“We speak the language that everybody understands. Instead of me saying somebody was avaricious, I’d say he was bloody greedy.” Bill Shankly
This summer’s football transfer window was a real seller’s market. Clubs dug their heels in to keep their best contracted players, and mostly succeeded. Rooney didn’t go to Chelsea. Suarez didn’t go to Real Madrid. Rooney, Suarez, Benzema, Cabaye, and Higauin didn’t go to Arsenal.
One player who did finally move, though, was Gareth Bale, whose transfer from Tottenham to Real Madrid made him the first €100m footballer in history. It was the most extreme of example of the inflated fees flying around Europe.
The Bale sale has provoked much soul-searching among the sport’s commentariat. Most has been along the lines of lamenting the silly money sloshing around the top ends of the game, and decrying what football has become since the “money men” got involved (when exactly was this? No-one can say). Some have even asked how Real can spend such money when the Spanish economy is in such a state, as if a) the club is one of the country’s economic driving forces and b) €100m is anything more than loose change at the level of national economics.
Bale is now earning £300,000 per week, an amount slammed by, among others, Southampton legend Matt Le Tissier as “obscene.” Is it?
We’ll never know whether the oft-reported line that a player “wants Champions League football” is a euphemism for “wants Champions League wages.” It’s reasonable to assume that, as professional athletes, footballers first and foremost want to play at the top end of the game. If someone wants to pay them 56p per second to do so, they’re not likely to turn around and say, “I will only take the average wage of a skilled worker and give the rest back to the trade union movement.” There are, alas, these days as few convinced socialists in the game as there are in society at large.

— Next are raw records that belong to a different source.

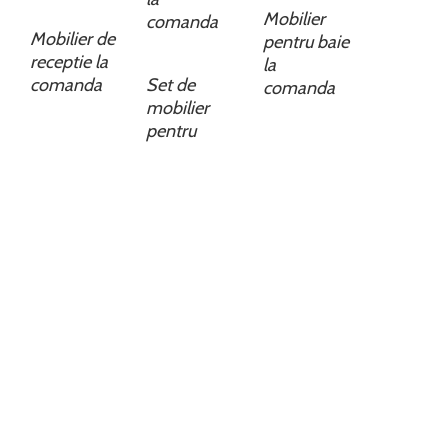
Mobilier
comanda
Mobilier de
pentru baie
receptie la
la
comanda
Set de
comanda
mobilier
pentru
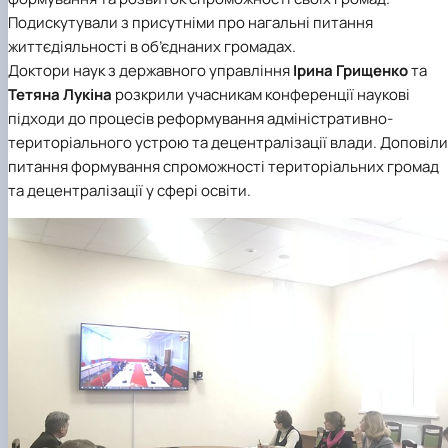
Подискутували з присутніми про нагальні питання
життєдіяльності в об’єднаних громадах.
Доктори наук з державного управління
Ірина Грищенко
та
Тетяна Лукіна
розкрили учасникам конференції наукові
підходи до процесів реформування адміністративно-
територіального устрою та децентралізації влади. Доповіли
питання формування спроможності територіальних громад
та децентралізації у сфері освіти.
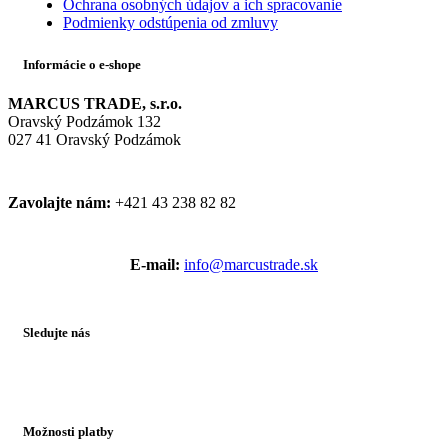
Ochrana osobných údajov a ich spracovanie
Podmienky odstúpenia od zmluvy
Informácie o e-shope
MARCUS TRADE, s.r.o.
Oravský Podzámok 132
027 41 Oravský Podzámok
Zavolajte nám:
+421 43 238 82 82
E-mail:
info@marcustrade.sk
Sledujte nás
Možnosti platby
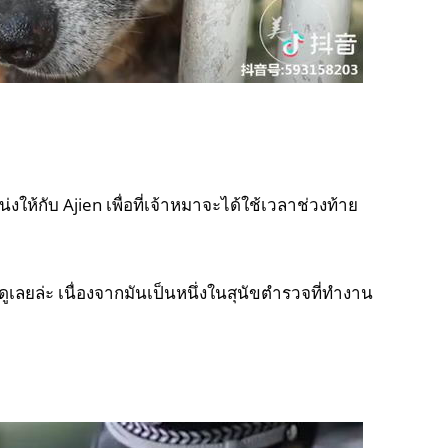
ให้กับ Ajien เพื่อที่เจ้าหมาจะได้ใช้เวลาช่วงท้าย
ูเลยล่ะ เนื่องจากมันเป็นหนึ่งในสุนัขตำรวจที่ทำงาน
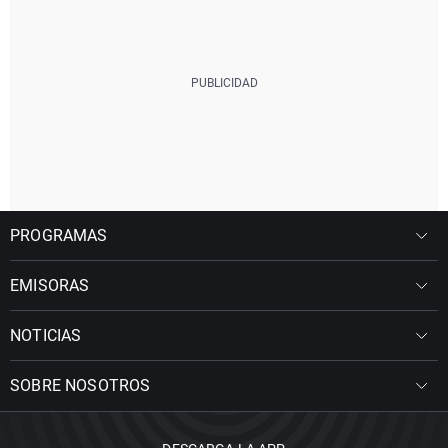
PROGRAMAS
EMISORAS
NOTICIAS
SOBRE NOSOTROS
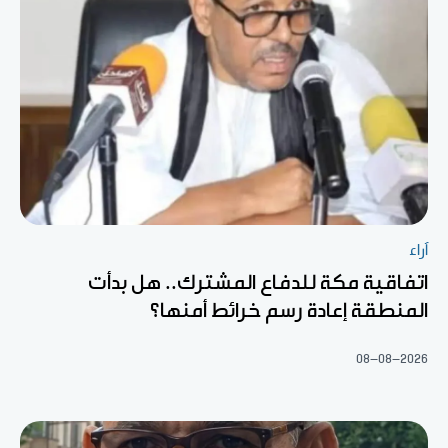
آراء
اتفاقية مكة للدفاع المشترك.. هل بدأت
المنطقة إعادة رسم خرائط أمنها؟
08-08-2026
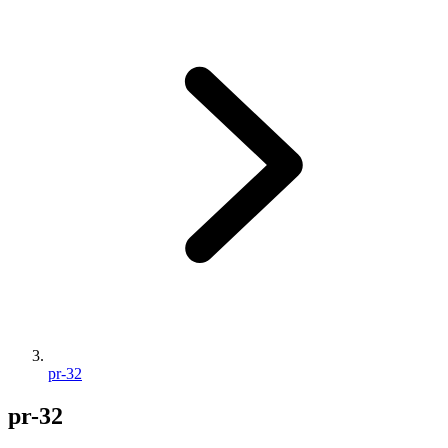
pr-32
pr-32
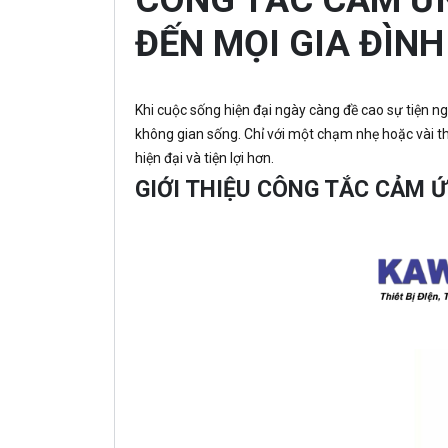
ĐẾN MỌI GIA ĐÌNH
Khi cuộc sống hiện đại ngày càng đề cao sự tiện n
không gian sống. Chỉ với một chạm nhẹ hoặc vài th
hiện đại và tiện lợi hơn.
GIỚI THIỆU CÔNG TẮC CẢM Ứ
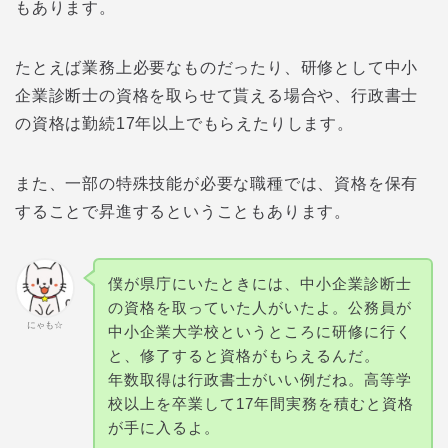
もあります。
たとえば業務上必要なものだったり、研修として中小
企業診断士の資格を取らせて貰える場合や、行政書士
の資格は勤続17年以上でもらえたりします。
また、一部の特殊技能が必要な職種では、資格を保有
することで昇進するということもあります。
僕が県庁にいたときには、中小企業診断士
の資格を取っていた人がいたよ。公務員が
にゃも☆
中小企業大学校というところに研修に行く
と、修了すると資格がもらえるんだ。
年数取得は行政書士がいい例だね。高等学
校以上を卒業して17年間実務を積むと資格
が手に入るよ。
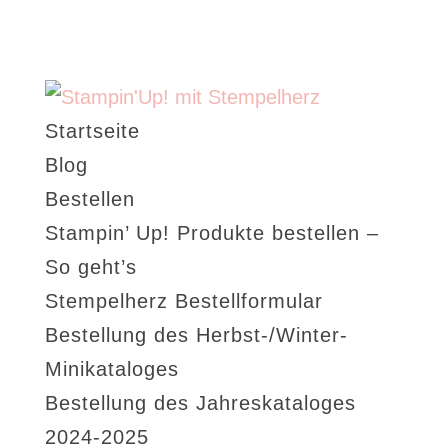
Startseite
Blog
Bestellen
Stampin’ Up! Produkte bestellen –
So geht’s
Stempelherz Bestellformular
Bestellung des Herbst-/Winter-
Minikataloges
Bestellung des Jahreskataloges
2024-2025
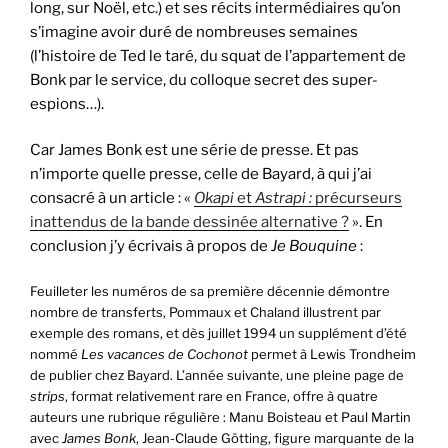
long, sur Noël, etc.) et ses récits intermédiaires qu’on
s’imagine avoir duré de nombreuses semaines
(l’histoire de Ted le taré, du squat de l’appartement de
Bonk par le service, du colloque secret des super-
espions…).
Car James Bonk est une série de presse. Et pas
n’importe quelle presse, celle de Bayard, à qui j’ai
consacré à un article : «
Okapi
et
Astrapi :
précurseurs
inattendus de la bande dessinée alternative ?
». En
conclusion j’y écrivais à propos de
Je Bouquine
:
Feuilleter les numéros de sa première décennie démontre
nombre de transferts, Pommaux et Chaland illustrent par
exemple des romans, et dès juillet 1994 un supplément d’été
nommé
Les vacances de Cochonot
permet à Lewis Trondheim
de publier chez Bayard. L’année suivante, une pleine page de
strips
, format relativement rare en France, offre à quatre
auteurs une rubrique régulière : Manu Boisteau et Paul Martin
avec
James Bonk
, Jean-Claude Götting, figure marquante de la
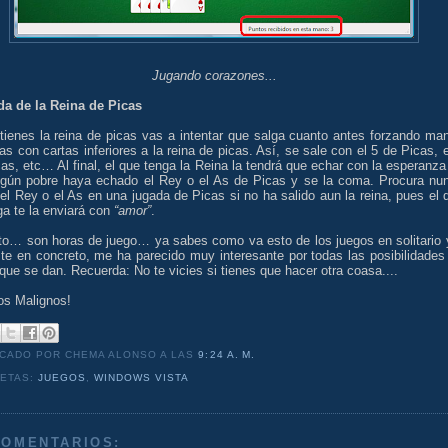
Jugando corazones...
da de la Reina de Picas
 tienes la reina de picas vas a intentar que salga cuanto antes forzando ma
as con cartas inferiores a la reina de picas. Así, se sale con el 5 de Picas, e
as, etc… Al final, el que tenga la Reina la tendrá que echar con la esperanza
lgún pobre haya echado el Rey o el As de Picas y se la coma. Procura nu
el Rey o el As en una jugada de Picas si no ha salido aun la reina, pues el 
ga te la enviará con
“amor”
.
sto… son horas de juego… ya sabes como va esto de los juegos en solitario 
ste en concreto, me ha parecido muy interesante por todas las posibilidades
que se dan. Recuerda: No te vicies si tienes que hacer otra coasa....
os Malignos!
ICADO POR CHEMA ALONSO
A LAS
9:24 A. M.
UETAS:
JUEGOS
,
WINDOWS VISTA
COMENTARIOS:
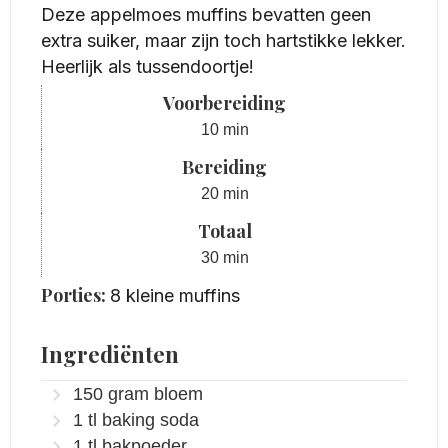
Deze appelmoes muffins bevatten geen
extra suiker, maar zijn toch hartstikke lekker.
Heerlijk als tussendoortje!
Voorbereiding
minuten
10
min
Bereiding
minuten
20
min
Totaal
minuten
30
min
Porties:
8
kleine muffins
Ingrediënten
150
gram
bloem
1
tl
baking soda
1
tl
bakpoeder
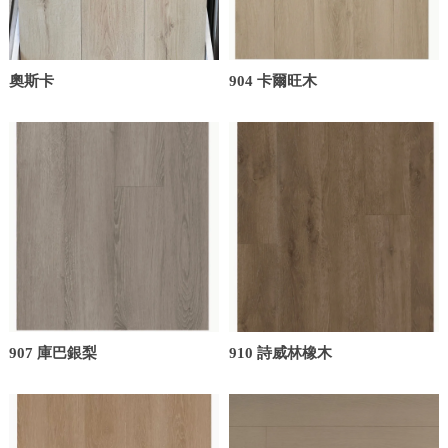
奧斯卡
904 卡爾旺木
907 庫巴銀梨
910 詩威林橡木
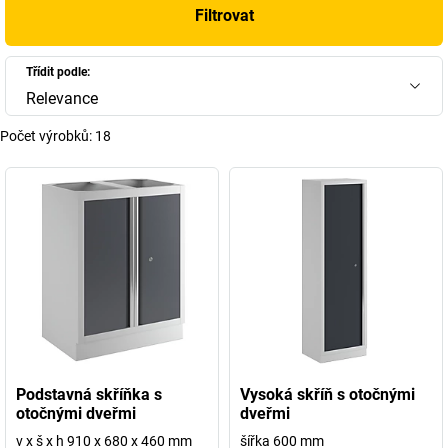
Filtrovat
Třídit podle:
Relevance
Počet výrobků:
18
Podstavná skříňka s
Vysoká skříň s otočnými
otočnými dveřmi
dveřmi
v x š x h 910 x 680 x 460 mm
šířka 600 mm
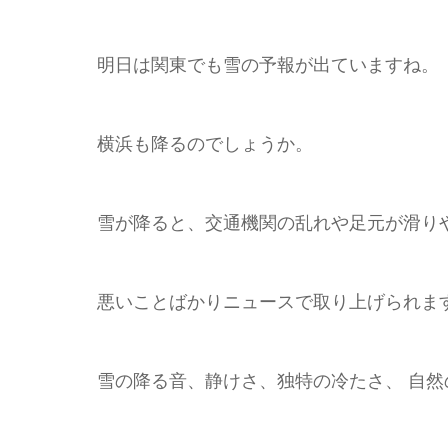
明日は関東でも雪の予報が出ていますね。
横浜も降るのでしょうか。
雪が降ると、交通機関の乱れや足元が滑り
悪いことばかりニュースで取り上げられま
雪の降る音、静けさ、独特の冷たさ、 自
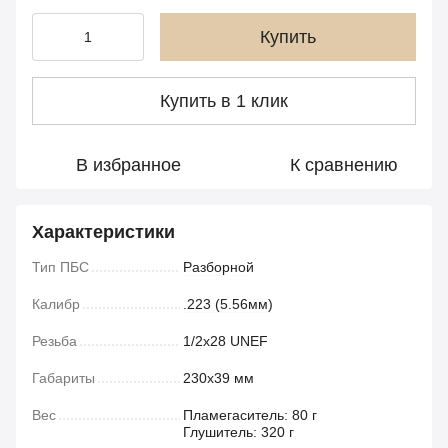
Купить
Купить в 1 клик
В избранное
К сравнению
Характеристики
Тип ПБС
Разборной
Калибр
.223 (5.56мм)
Резьба
1/2x28 UNEF
Габариты
230х39 мм
Вес
Пламегаситель: 80 г
Глушитель: 320 г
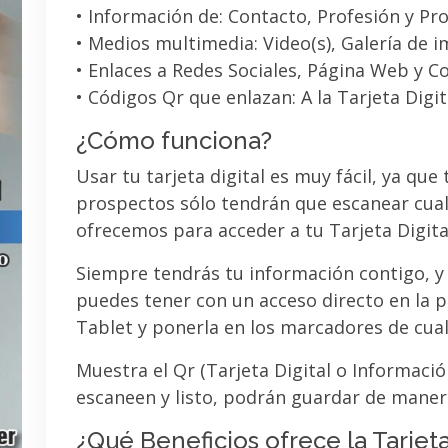
• Información de: Contacto, Profesión y Pro
• Medios multimedia: Video(s), Galería de 
• Enlaces a Redes Sociales, Página Web y C
• Códigos Qr que enlazan: A la Tarjeta Digit
¿Cómo funciona?
Usar tu tarjeta digital es muy fácil, ya que
prospectos sólo tendrán que escanear cual
ofrecemos para acceder a tu Tarjeta Digita
Siempre tendrás tu información contigo, y
puedes tener con un acceso directo en la pa
Tablet y ponerla en los marcadores de cua
Muestra el Qr (Tarjeta Digital o Informaci
escaneen y listo, podrán guardar de maner
¿Qué Beneficios ofrece la Tarjeta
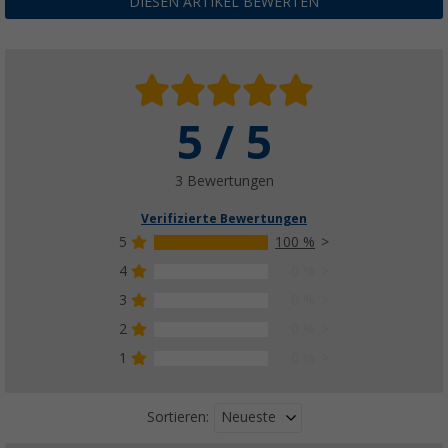
DIESEN ARTIKEL BEWERTEN
5 / 5
3 Bewertungen
Verifizierte Bewertungen
5
100 %
4
0 %
3
0 %
2
0 %
1
0 %
Neueste
Sortieren:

In short, the economic state of the modern game is, and I can’t stress this enough, not the fault of the players. For sure, there are football agents stalking the continent for whom the hopes, dreams, and wishes of whole communities of fans are nothing more than a mild inconvenience to be sidestepped. But aren’t the players just getting the best deal for themselves from their employer? Isn’t that what we want all wage earners to be doing?
Of course it sticks in the craw to think that a man, after his first day on the job, could earn enough money to put a deposit down on a house, which would take a couple two years to save for. How could it not? The screwed up logic of the capitalist labour market has decided that being good at football is a skill worth umpteen times more than, say, care work, giving debt advice, or teaching. This is clearly wrong.
But it’s not the greed of footballers that has made the modern game. The reservoir of money in the game comes from the huge TV deals which Premier League and European level clubs are entitled to. Without breaking the grip of huge media conglomerates on broadcasting rights, things will stay that way. The problem is, if we legislated Sky out of English football and had it all on the BBC, English clubs would not be able to compete in the transfer market and the Premier League would get, to put it bluntly, much shitter. Like so many things, it’s a problem which can only be tackled internationally.
Bale’s transfer may seem silly to the point of being other-worldly to most of us, but it’s no new departure for the game. It’s just the price we pay for being able to watch great football.
Or at least, watch it on telly. Or at least, watch the highlights on telly. Or at least, watch the highlights on iPlayer, after Tuesday evening.